One thing’s for sure – a mortgage is something you don’t want to mess around with. But at the same time, the unfamiliarity of the home loan realm shouldn’t scare you off. With the right information, you can get an affordable home that’s right for you, your family and your finances.
If you go into the process armed with all the necessary information, you should come out unscathed. Having said that, here are some of the more common mortgage mistakes that first-time homebuyers make that you should be aware of so you don’t fall prey to them yourself.
Not Getting a Copy of Your Credit Report
Do you know what your current credit score is? If not, you’d better find out before you even start thinking of buying. If your credit is in good standing, great. If not, you need to find out why, and take steps to improve it. But you’re not going to know either way if you don’t request a copy of your credit report from one of the three major credit bureaus in the US.

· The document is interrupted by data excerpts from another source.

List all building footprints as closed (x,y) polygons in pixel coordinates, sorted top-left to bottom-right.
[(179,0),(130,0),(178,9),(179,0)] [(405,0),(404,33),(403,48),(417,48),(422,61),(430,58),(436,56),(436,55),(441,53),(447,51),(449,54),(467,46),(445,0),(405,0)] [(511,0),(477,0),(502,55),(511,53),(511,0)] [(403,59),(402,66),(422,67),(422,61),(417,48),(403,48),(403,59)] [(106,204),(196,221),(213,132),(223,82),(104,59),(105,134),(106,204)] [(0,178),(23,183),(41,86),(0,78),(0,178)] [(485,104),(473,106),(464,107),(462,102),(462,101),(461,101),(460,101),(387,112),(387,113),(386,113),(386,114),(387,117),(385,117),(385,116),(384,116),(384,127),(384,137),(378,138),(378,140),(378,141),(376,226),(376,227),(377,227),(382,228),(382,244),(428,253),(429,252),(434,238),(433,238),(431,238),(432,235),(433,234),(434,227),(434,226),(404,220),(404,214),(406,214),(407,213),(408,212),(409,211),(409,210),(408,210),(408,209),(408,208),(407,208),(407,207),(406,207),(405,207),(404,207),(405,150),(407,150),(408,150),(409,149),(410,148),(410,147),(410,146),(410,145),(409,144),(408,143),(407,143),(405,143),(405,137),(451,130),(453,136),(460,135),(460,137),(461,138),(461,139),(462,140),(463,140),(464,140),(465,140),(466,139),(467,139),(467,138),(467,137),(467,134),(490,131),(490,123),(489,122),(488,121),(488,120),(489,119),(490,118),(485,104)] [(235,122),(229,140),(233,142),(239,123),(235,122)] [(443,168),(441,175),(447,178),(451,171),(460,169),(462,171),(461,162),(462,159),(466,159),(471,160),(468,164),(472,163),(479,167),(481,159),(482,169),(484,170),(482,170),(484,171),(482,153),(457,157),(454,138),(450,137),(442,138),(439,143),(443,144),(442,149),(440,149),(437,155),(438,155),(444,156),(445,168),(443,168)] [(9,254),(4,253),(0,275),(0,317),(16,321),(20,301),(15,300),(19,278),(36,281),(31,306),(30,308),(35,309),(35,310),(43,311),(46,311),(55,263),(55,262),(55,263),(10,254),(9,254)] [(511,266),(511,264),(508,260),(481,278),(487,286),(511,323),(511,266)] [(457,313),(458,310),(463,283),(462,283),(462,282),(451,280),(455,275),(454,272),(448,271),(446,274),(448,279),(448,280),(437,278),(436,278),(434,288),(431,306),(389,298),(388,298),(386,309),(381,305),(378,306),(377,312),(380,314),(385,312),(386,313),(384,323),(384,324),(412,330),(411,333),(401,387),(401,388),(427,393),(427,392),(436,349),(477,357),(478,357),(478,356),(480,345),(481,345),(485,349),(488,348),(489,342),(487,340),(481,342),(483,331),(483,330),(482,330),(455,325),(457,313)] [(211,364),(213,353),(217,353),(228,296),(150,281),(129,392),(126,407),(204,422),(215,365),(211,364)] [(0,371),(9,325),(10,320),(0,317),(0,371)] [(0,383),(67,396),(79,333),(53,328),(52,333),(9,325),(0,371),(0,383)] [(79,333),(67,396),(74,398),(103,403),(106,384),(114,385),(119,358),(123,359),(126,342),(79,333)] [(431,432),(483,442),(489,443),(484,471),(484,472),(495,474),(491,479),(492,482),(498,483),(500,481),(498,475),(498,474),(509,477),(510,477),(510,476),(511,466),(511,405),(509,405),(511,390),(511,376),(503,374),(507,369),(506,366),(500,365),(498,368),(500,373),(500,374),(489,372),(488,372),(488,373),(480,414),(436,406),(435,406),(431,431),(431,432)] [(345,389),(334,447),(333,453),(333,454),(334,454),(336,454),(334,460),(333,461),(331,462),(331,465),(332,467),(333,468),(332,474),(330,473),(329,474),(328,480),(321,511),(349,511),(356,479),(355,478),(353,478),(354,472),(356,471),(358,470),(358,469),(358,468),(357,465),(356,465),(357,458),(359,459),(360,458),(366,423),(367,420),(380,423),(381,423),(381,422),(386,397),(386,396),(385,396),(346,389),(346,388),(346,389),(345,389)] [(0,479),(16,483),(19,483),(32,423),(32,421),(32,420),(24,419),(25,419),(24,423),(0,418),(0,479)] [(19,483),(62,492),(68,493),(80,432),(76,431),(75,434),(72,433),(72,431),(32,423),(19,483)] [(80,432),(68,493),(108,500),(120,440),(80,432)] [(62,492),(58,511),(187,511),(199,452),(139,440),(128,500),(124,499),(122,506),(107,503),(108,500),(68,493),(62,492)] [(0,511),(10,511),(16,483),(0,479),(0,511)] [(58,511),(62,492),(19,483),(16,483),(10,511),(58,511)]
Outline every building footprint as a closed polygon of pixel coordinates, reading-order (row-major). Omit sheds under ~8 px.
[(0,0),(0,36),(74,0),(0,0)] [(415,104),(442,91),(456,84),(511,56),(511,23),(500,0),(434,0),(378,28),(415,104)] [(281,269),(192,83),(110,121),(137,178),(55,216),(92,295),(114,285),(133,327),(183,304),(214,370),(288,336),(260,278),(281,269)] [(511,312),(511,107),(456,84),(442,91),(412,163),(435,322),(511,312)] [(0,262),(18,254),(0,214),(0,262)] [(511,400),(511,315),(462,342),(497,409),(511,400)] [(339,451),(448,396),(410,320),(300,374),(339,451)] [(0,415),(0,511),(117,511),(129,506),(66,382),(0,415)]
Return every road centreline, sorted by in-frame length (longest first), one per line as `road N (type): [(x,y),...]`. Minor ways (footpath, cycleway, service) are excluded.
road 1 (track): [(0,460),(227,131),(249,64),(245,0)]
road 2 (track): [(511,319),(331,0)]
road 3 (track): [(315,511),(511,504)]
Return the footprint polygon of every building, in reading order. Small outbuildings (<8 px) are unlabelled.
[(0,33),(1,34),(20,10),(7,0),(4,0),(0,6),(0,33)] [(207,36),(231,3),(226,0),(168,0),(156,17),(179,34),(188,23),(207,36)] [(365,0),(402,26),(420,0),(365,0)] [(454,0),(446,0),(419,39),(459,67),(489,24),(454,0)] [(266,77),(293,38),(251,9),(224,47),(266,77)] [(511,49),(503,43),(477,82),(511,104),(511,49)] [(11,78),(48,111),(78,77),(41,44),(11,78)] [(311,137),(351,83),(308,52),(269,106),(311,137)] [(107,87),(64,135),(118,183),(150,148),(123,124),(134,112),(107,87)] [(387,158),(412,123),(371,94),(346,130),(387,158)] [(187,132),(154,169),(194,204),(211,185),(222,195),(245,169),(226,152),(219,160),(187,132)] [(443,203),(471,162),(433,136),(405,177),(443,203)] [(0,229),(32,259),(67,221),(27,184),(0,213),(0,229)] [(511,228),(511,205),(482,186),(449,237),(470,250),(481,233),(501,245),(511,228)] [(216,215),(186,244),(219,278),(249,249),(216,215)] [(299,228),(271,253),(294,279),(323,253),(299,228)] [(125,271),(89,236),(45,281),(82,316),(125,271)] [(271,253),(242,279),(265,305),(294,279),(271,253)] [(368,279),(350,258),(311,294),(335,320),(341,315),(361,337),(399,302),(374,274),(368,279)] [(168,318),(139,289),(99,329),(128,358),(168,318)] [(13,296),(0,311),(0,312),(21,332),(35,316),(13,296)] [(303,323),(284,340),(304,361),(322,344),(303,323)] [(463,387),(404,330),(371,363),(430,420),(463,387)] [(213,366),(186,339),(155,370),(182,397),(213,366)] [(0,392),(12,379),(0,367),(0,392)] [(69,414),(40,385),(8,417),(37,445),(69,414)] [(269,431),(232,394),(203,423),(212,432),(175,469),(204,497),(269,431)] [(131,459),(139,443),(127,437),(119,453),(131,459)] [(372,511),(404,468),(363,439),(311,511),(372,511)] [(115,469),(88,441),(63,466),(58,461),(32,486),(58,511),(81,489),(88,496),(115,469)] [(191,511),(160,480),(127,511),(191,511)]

You can easily obtain a copy of this report for free every 12 months. When you get it, make sure to look it over carefully to see if there are any mistakes on it that could be bringing your credit score down. If there are any errors, you can request to have an investigation opened. Even one incorrect delinquency can shave many points off your overall credit score.
If the delinquencies documented are legitimate, and your score has been negatively affected by them, do what’s necessary to bring that score back up. Pay your bills on time, get rid of high-interest credit card debt first, and avoid making any further purchases on credit (such as a car loan). If you don’t make an effort to improve your credit score, you could be stuck with a very high-interest rate on your mortgage, or may have your mortgage application denied completely.
Looking For a Home Before Your Get Pre-Approved For a Mortgage
Before you start pounding the pavement searching for the perfect abode, you should get pre-approved for a mortgage first. It’ll do you no good to agree to purchase a home at a listing price of $400,000 when you can realistically only afford a home worth $300,000. You’ll be left sorely disappointed if your offer is accepted, only to find out you can’t get a mortgage to finance it.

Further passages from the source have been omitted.